# TEXT EXCERPT
Schönhardt, A., Nau, D., Bauer, C., Christ, A., Gräbeldinger, H., & Giessen, H. (2017). Phase-resolved pulse propagation through metallic photonic crystal slabs: plasmonic slow light. Philosophical Transactions of the Royal Society of London. Series A, 375(2090): 20160065.


Cite as: https://hdl.handle.net/21.11116/0000-000E-D096-D
Abstract
We characterized the electromagnetic field of ultrashort laser pulses after propagation through metallic photonic crystal structures featuring photonic and plasmonic resonances. The complete pulse information, i. e. the envelope and phase of the electromagnetic field, was measured using the technique of cross-correlation frequency resolved optical gating. In good agreement, measurements and scattering matrix simulations show a dispersive behaviour of the spectral phase at the position of the resonances. Asymmetric Fano-type resonances go along with asymmetric phase characteristics. Furthermore, the spectral phase is used to calculate the dispersion of the sample and possible applications in dispersion compensation are investigated. Group refractive indices of 700 and 70 and group delay dispersion values of 90 000 fs(2) and 5000 fs(2) are achieved in transverse electric and transverse magnetic polarization, respectively. The behaviour of extinction and spectral phase can be understood from an intuitive model using the complex transmission amplitude. An associated depiction in the complex plane is a useful approach in this context. This method promises to be valuable also in photonic crystal and filter design, for example, with regards to the symmetrization of the resonances. This article is part of the themed issue 'New horizons for nanophotonics'.

# TASK TO COMPLETE
Render this sentence from the slow-light abstract in German: "Asymmetric Fano-type resonances go along with asymmetric phase characteristics."

# INFORMATION SUPPLIED

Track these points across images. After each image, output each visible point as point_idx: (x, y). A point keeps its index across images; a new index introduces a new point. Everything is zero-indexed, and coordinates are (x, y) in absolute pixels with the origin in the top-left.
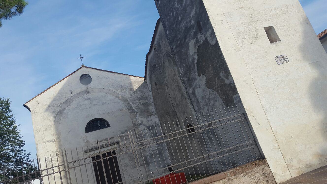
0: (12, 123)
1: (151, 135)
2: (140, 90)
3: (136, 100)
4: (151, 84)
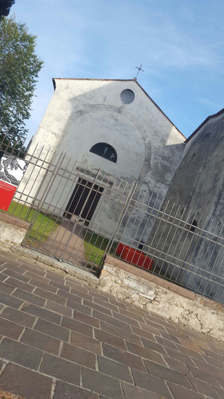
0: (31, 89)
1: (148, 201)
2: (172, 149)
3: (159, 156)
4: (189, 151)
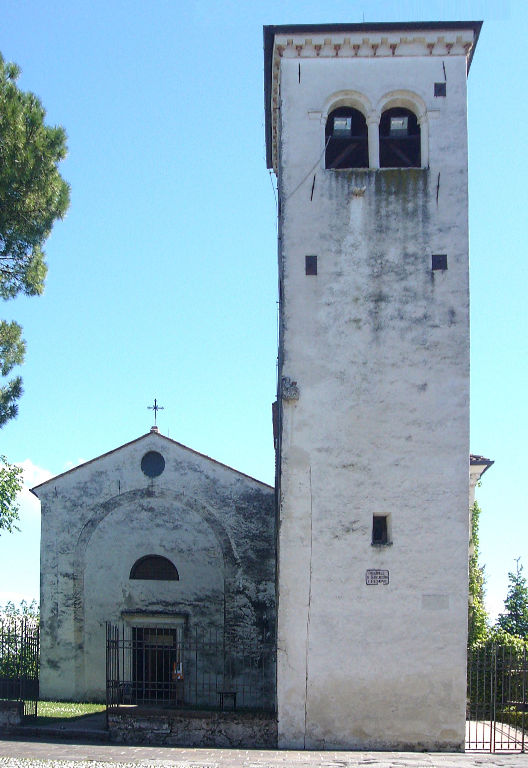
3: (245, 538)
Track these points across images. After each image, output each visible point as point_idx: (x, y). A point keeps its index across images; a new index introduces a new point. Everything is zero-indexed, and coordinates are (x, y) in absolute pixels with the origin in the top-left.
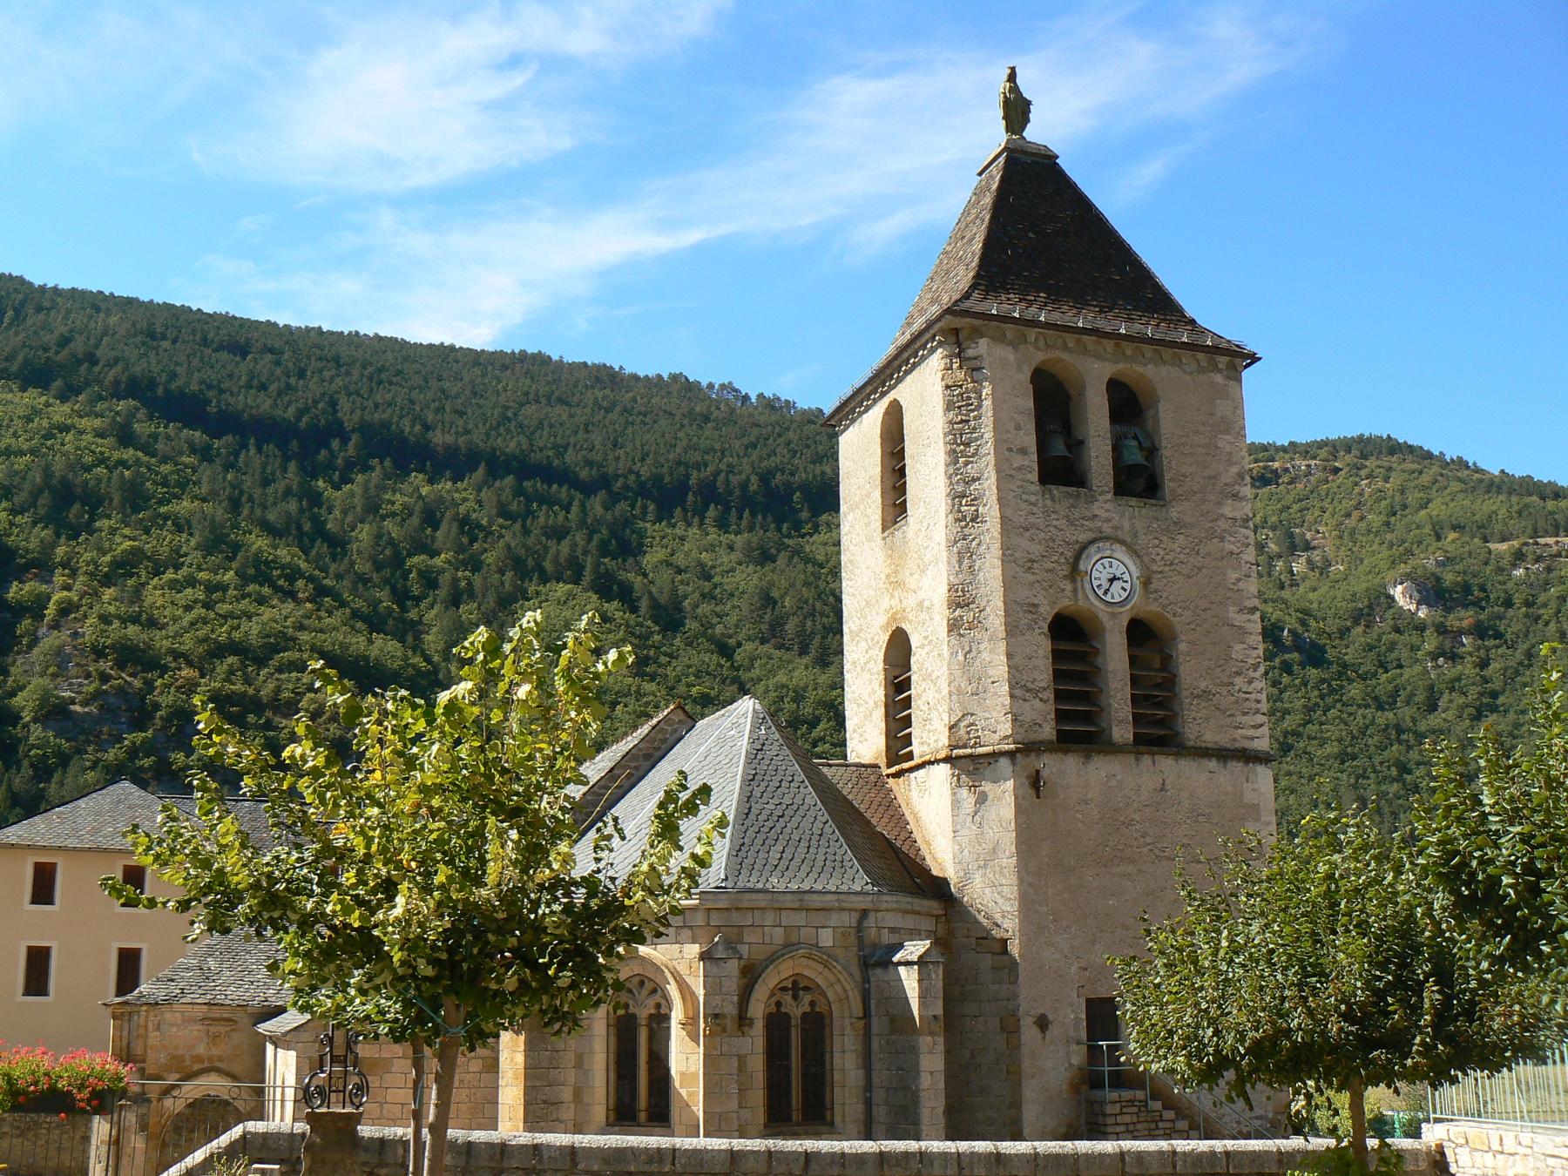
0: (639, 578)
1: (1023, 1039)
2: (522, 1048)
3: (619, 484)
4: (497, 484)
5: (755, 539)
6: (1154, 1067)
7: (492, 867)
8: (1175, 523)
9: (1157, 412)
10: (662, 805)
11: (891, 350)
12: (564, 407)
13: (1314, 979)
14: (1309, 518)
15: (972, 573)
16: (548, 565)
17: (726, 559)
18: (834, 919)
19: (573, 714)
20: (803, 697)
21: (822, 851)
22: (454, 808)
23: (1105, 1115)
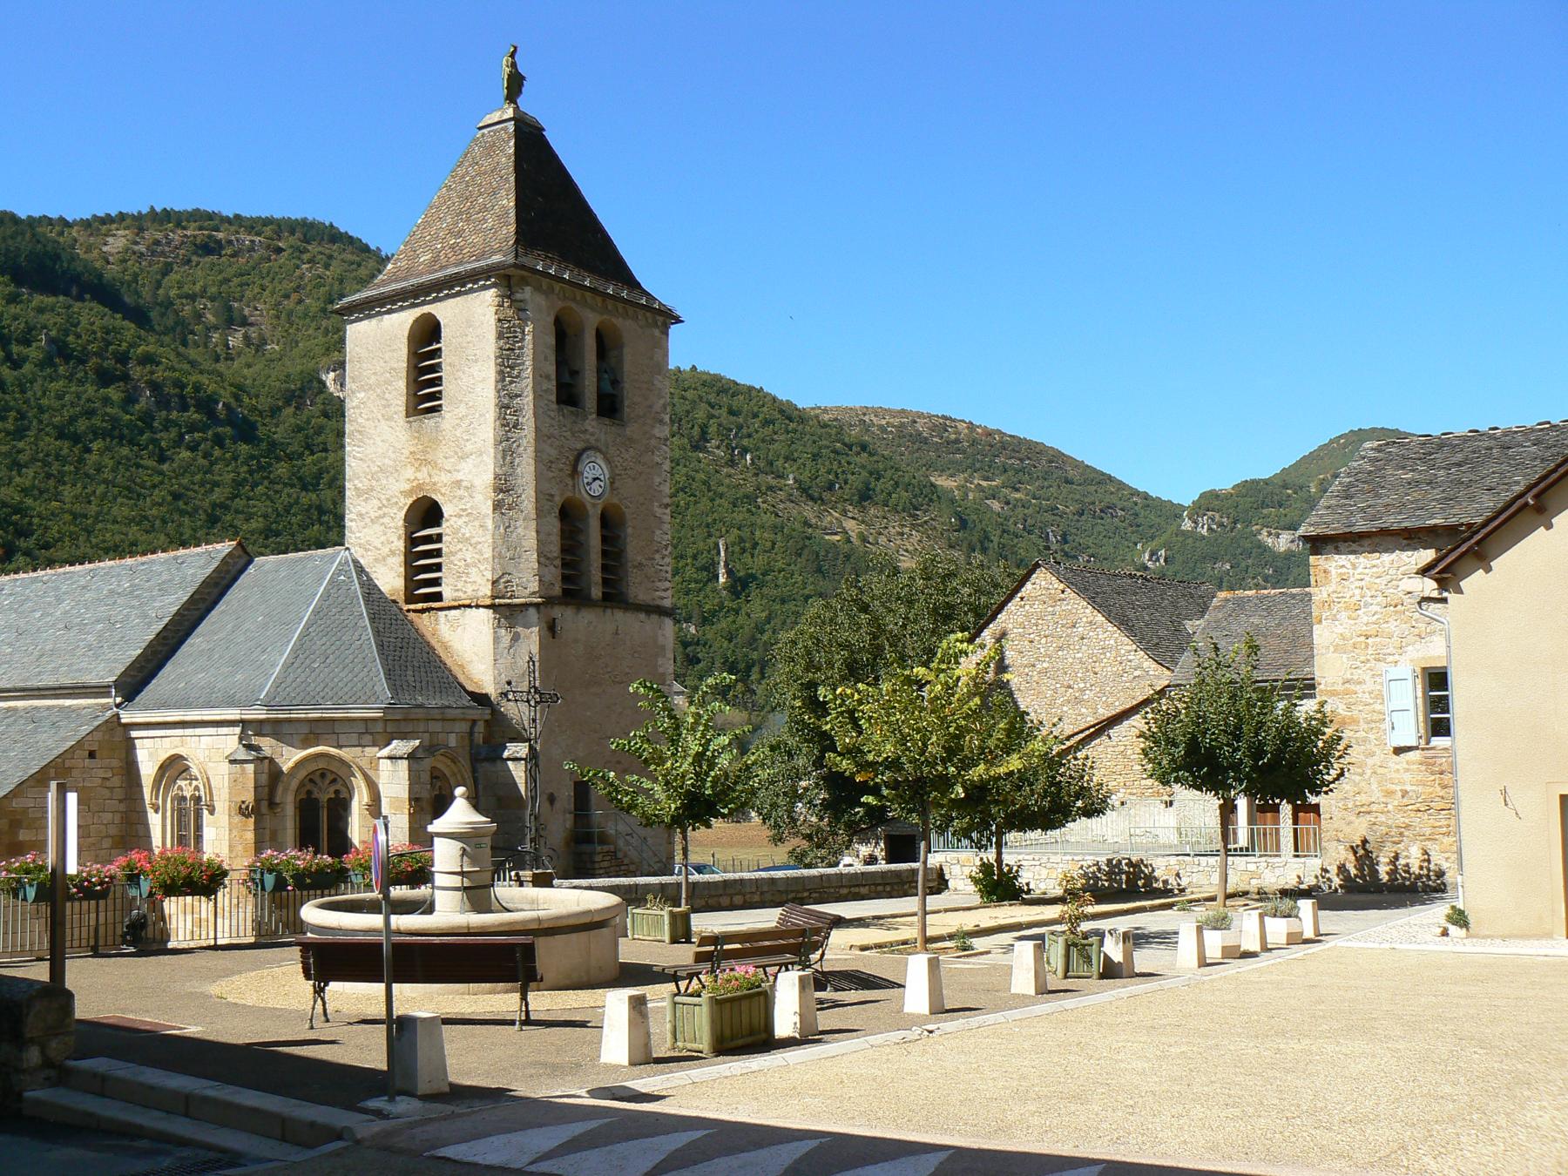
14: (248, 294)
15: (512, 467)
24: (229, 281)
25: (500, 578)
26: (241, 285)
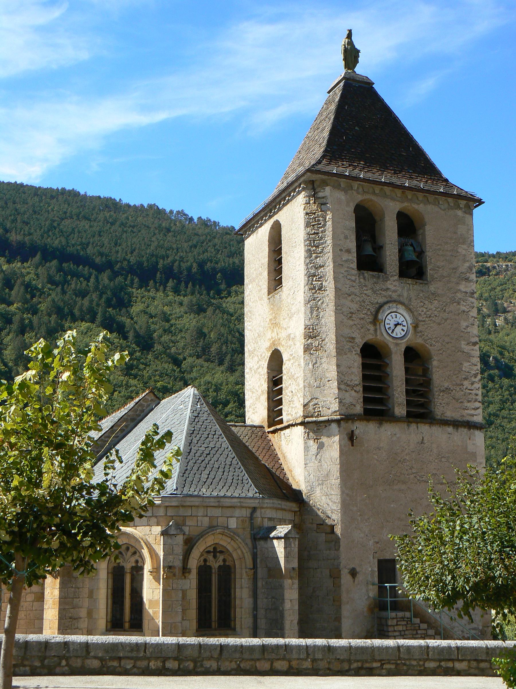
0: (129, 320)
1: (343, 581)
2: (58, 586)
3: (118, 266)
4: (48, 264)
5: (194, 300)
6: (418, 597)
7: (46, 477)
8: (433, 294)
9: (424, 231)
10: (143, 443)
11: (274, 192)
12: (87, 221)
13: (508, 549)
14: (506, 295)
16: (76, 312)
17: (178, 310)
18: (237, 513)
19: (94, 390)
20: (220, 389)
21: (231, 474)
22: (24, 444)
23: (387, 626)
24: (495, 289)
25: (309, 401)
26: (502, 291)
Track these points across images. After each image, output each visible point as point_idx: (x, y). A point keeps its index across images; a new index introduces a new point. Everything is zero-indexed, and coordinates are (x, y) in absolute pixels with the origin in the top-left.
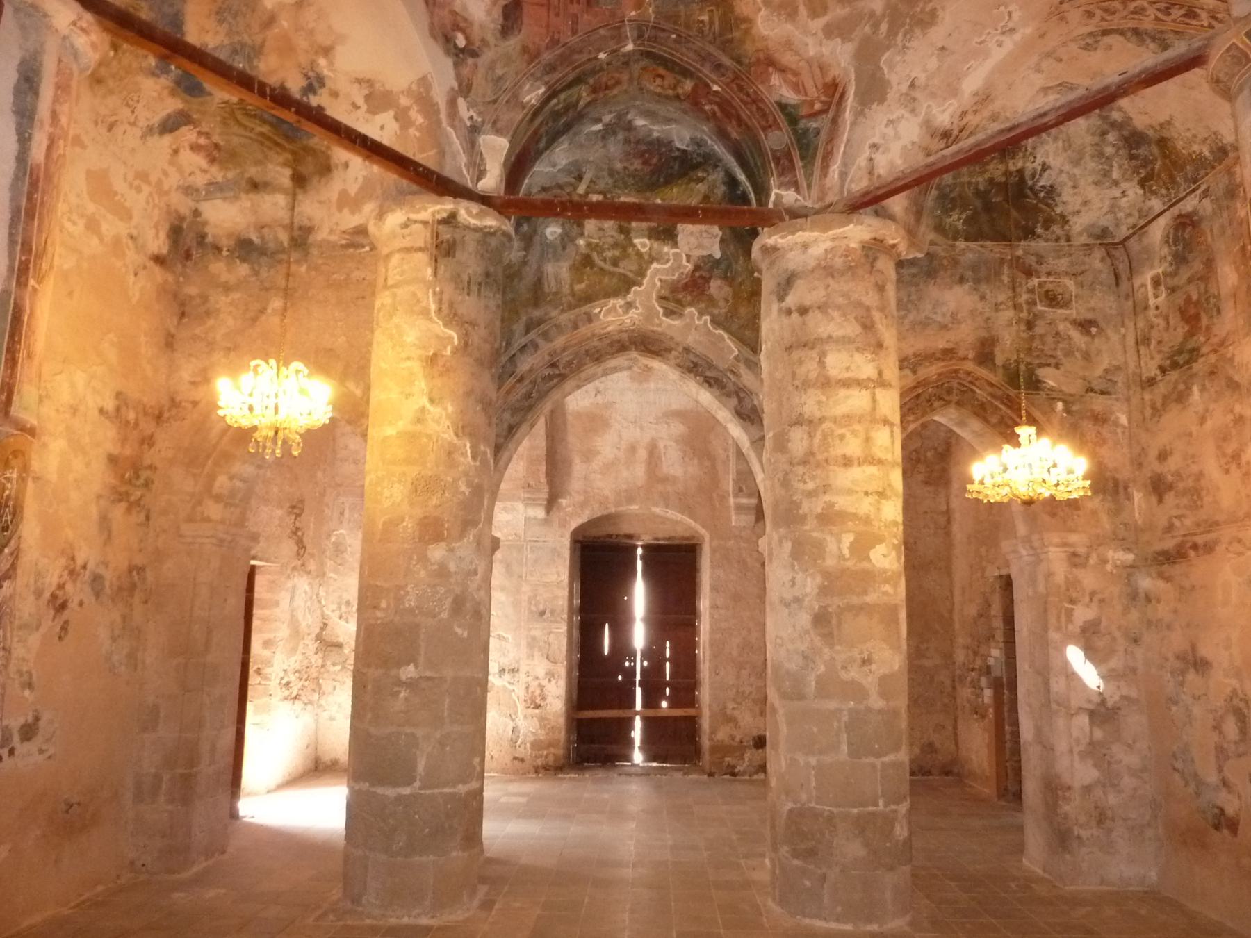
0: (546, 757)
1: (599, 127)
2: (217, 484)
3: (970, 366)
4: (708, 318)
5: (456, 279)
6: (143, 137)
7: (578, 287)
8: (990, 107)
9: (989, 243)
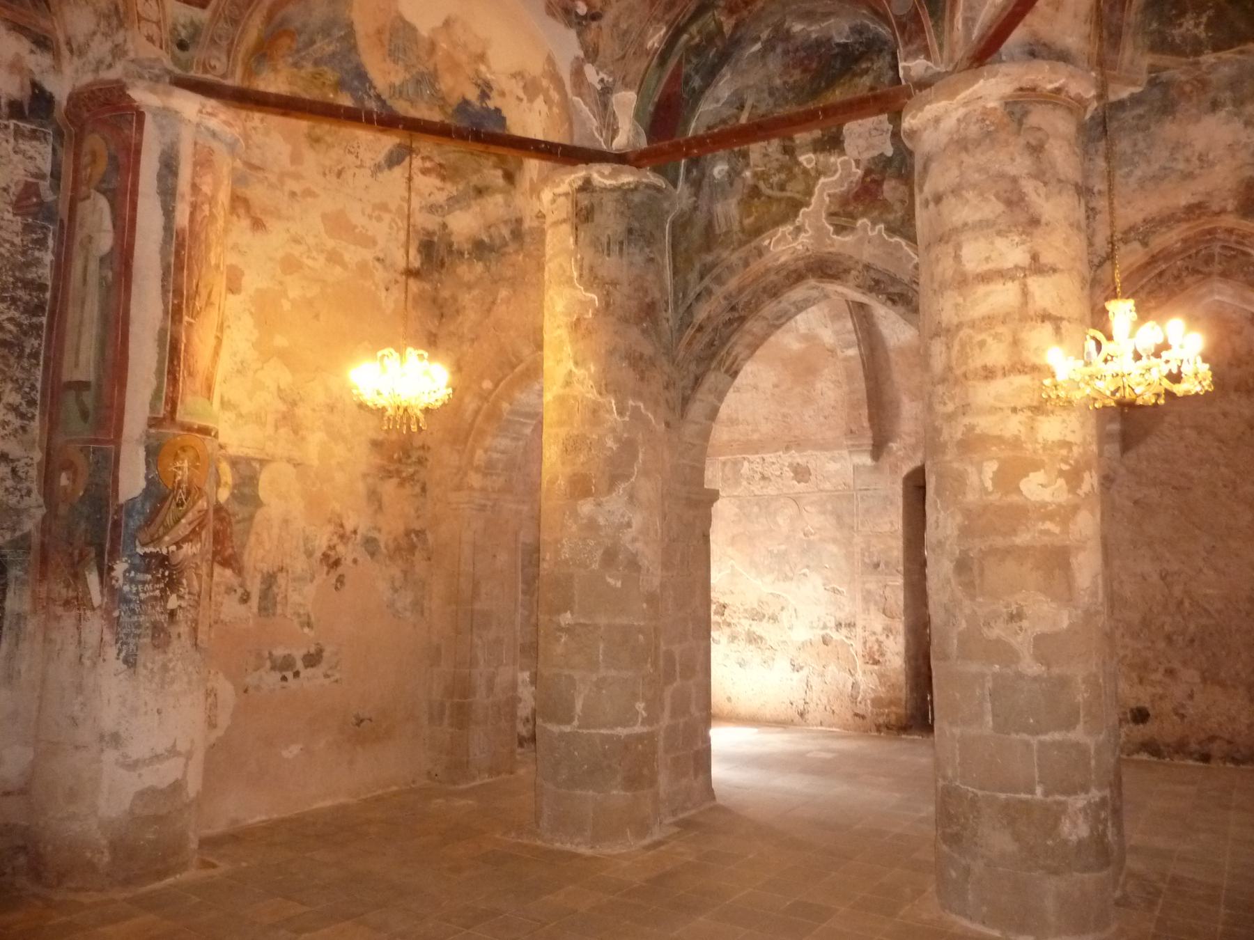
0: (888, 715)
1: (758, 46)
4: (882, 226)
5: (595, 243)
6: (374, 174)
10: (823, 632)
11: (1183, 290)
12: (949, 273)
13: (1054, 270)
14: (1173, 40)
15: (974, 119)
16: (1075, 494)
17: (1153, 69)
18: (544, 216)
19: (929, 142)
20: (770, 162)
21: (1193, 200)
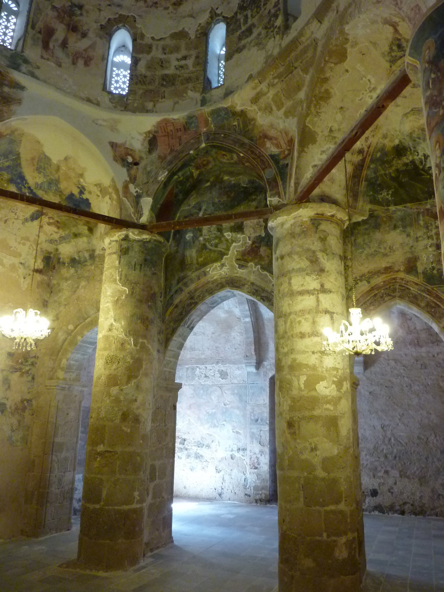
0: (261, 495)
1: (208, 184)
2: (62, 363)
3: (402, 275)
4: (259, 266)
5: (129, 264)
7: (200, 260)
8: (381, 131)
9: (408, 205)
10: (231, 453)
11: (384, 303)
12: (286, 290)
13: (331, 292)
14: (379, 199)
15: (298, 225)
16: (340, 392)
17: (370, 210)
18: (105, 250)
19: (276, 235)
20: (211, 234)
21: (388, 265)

# SOLUTION FOR THIS TASK
Asymmetrische Resonanzen vom Fano-Typ gehen mit asymmetrischen Phaseneigenschaften einher.